Scala Syntax Partial

Question

When I create a partial function, why can't I immediately invoke it?

Both res6 and res8 are the same type (function1) so I'm not sure how come res7 works (immediately invoking it) and what would be res9 fails

scala> ((x: Int) => x + 1)
res6: Int => Int = <function1>

scala> ((x: Int) => x + 1)(1)
res7: Int = 2

scala> def adder(a: Int, b: Int) = a + b
adder: (a: Int, b: Int)Int

scala> adder(1, _: Int)
res8: Int => Int = <function1>

scala> adder(1, _: Int)(1)
<console>:12: error: Int does not take parameters
       adder(1, _: Int)(1)
                       ^

scala> (adder(1, _: Int))(1)
res10: Int = 2

Answer 1

adder(1, _: Int)

This is caused by scala compiler will expand it to:

((x: Int) => adder(1, x)(1)) 

and this is caused by the compiler can't infer the wildcard's context, like:

_ + _
scala> _ + _
<console>:17: error: missing parameter type for expanded function ((x$1, x$2) => x$1.$plus(x$2))
 _ + _
   ^
<console>:17: error: missing parameter type for expanded function ((x$1: <error>, x$2) => x$1.$plus(x$2))
   _ + _

so you can do it with context bounds, as your way:

(adder(1, _: Int))(1)

it will be expanded like:

((x: Int) => adder(1, x))(1)

Answer 2

I think you've just found one of the little Scala compiler quirks.

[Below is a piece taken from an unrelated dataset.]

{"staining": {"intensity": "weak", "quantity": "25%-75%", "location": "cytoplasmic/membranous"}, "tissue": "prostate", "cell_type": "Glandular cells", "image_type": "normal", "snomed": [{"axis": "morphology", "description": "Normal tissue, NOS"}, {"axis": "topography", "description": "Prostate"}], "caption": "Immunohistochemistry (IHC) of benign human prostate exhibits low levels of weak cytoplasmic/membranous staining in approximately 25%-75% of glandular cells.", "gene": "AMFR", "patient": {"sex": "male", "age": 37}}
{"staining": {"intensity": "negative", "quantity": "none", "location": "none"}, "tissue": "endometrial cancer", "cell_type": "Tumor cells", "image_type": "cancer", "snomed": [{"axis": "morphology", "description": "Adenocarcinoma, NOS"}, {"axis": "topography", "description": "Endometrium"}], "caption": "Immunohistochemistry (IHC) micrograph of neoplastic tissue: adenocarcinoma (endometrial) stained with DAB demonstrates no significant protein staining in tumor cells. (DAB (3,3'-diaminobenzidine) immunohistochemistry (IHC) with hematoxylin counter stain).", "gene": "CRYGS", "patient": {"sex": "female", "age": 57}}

I don't know how this case is implemented exactly in the parser, but from the looks of it Scala thinks you are invoking a function with multiple parameter lists (of the form f(...)(...)). Thus you need to explicitly surround the partially applied function with brackets here, so that compiler could disambiguate between f()() and f(_)() forms. In res8 you don't have any parameters following the function, so there is no ambiguity. Otherwise, Scala would require you to follow the function with underscore if you ommit parameter list: f _ or f() _.

You can still immediately apply that function as you show in res10.